EXTRACTED MATERIAL>
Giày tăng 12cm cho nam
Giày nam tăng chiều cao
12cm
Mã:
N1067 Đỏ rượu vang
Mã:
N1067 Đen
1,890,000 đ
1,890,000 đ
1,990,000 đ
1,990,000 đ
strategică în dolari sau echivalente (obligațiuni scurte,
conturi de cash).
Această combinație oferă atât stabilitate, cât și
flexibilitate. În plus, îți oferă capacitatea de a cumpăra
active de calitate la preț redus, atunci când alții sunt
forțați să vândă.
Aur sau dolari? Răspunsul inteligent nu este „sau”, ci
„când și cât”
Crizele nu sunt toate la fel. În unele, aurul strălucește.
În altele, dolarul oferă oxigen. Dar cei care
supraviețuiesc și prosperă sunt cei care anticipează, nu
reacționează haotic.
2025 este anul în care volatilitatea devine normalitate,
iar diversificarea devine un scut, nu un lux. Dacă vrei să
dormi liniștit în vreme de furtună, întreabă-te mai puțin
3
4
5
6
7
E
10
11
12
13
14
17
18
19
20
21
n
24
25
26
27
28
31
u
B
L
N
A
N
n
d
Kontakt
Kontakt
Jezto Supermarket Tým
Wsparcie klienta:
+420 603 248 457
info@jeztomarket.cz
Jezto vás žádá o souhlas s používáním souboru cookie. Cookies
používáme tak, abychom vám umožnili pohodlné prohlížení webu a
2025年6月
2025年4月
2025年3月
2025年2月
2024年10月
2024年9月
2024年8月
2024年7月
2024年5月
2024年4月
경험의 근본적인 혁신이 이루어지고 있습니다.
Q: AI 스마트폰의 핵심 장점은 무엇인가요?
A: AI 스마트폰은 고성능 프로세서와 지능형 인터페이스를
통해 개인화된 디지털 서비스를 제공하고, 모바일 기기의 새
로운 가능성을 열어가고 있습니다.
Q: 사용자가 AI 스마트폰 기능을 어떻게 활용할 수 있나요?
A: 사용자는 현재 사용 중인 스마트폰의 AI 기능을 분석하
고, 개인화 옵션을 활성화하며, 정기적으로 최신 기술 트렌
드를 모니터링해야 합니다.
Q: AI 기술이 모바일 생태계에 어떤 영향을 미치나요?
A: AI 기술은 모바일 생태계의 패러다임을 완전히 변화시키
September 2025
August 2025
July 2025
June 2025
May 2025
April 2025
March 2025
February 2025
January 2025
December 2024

ACTIVITY> All of the records above should be copied exactly.

EXERCISE OUTPUT>
Giày tăng 12cm cho nam
Giày nam tăng chiều cao
12cm
Mã:
N1067 Đỏ rượu vang
Mã:
N1067 Đen
1,890,000 đ
1,890,000 đ
1,990,000 đ
1,990,000 đ
strategică în dolari sau echivalente (obligațiuni scurte,
conturi de cash).
Această combinație oferă atât stabilitate, cât și
flexibilitate. În plus, îți oferă capacitatea de a cumpăra
active de calitate la preț redus, atunci când alții sunt
forțați să vândă.
Aur sau dolari? Răspunsul inteligent nu este „sau”, ci
„când și cât”
Crizele nu sunt toate la fel. În unele, aurul strălucește.
În altele, dolarul oferă oxigen. Dar cei care
supraviețuiesc și prosperă sunt cei care anticipează, nu
reacționează haotic.
2025 este anul în care volatilitatea devine normalitate,
iar diversificarea devine un scut, nu un lux. Dacă vrei să
dormi liniștit în vreme de furtună, întreabă-te mai puțin
3
4
5
6
7
E
10
11
12
13
14
17
18
19
20
21
n
24
25
26
27
28
31
u
B
L
N
A
N
n
d
Kontakt
Kontakt
Jezto Supermarket Tým
Wsparcie klienta:
+420 603 248 457
info@jeztomarket.cz
Jezto vás žádá o souhlas s používáním souboru cookie. Cookies
používáme tak, abychom vám umožnili pohodlné prohlížení webu a
2025年6月
2025年4月
2025年3月
2025年2月
2024年10月
2024年9月
2024年8月
2024年7月
2024年5月
2024年4月
경험의 근본적인 혁신이 이루어지고 있습니다.
Q: AI 스마트폰의 핵심 장점은 무엇인가요?
A: AI 스마트폰은 고성능 프로세서와 지능형 인터페이스를
통해 개인화된 디지털 서비스를 제공하고, 모바일 기기의 새
로운 가능성을 열어가고 있습니다.
Q: 사용자가 AI 스마트폰 기능을 어떻게 활용할 수 있나요?
A: 사용자는 현재 사용 중인 스마트폰의 AI 기능을 분석하
고, 개인화 옵션을 활성화하며, 정기적으로 최신 기술 트렌
드를 모니터링해야 합니다.
Q: AI 기술이 모바일 생태계에 어떤 영향을 미치나요?
A: AI 기술은 모바일 생태계의 패러다임을 완전히 변화시키
September 2025
August 2025
July 2025
June 2025
May 2025
April 2025
March 2025
February 2025
January 2025
December 2024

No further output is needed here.